**What is required**
Starting at the first of the rows and going on through the line with "environmentally friendly materials, it’s", swap "grip" for "traction" and give those lines again with nothing else changed. Leave the pictures out.

**Supplied records**
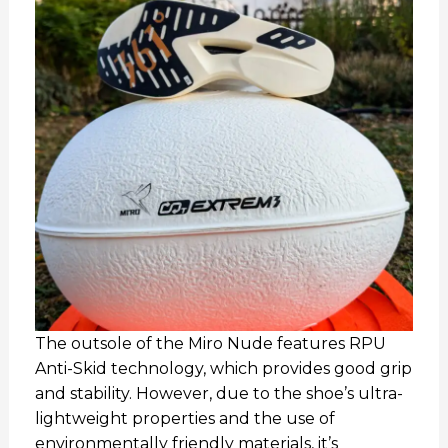
The outsole of the Miro Nude features RPU
Anti-Skid technology, which provides good grip
and stability. However, due to the shoe’s ultra-
lightweight properties and the use of
environmentally friendly materials, it’s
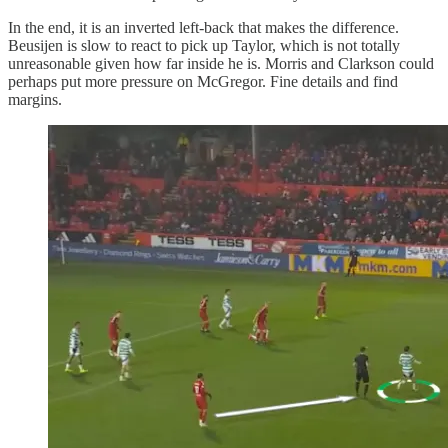
In the end, it is an inverted left-back that makes the difference.
Beusijen is slow to react to pick up Taylor, which is not totally
unreasonable given how far inside he is. Morris and Clarkson could
perhaps put more pressure on McGregor. Fine details and find
margins.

**Task output**
The outsole of the Miro Nude features RPU
Anti-Skid technology, which provides good traction
and stability. However, due to the shoe’s ultra-
lightweight properties and the use of
environmentally friendly materials, it’s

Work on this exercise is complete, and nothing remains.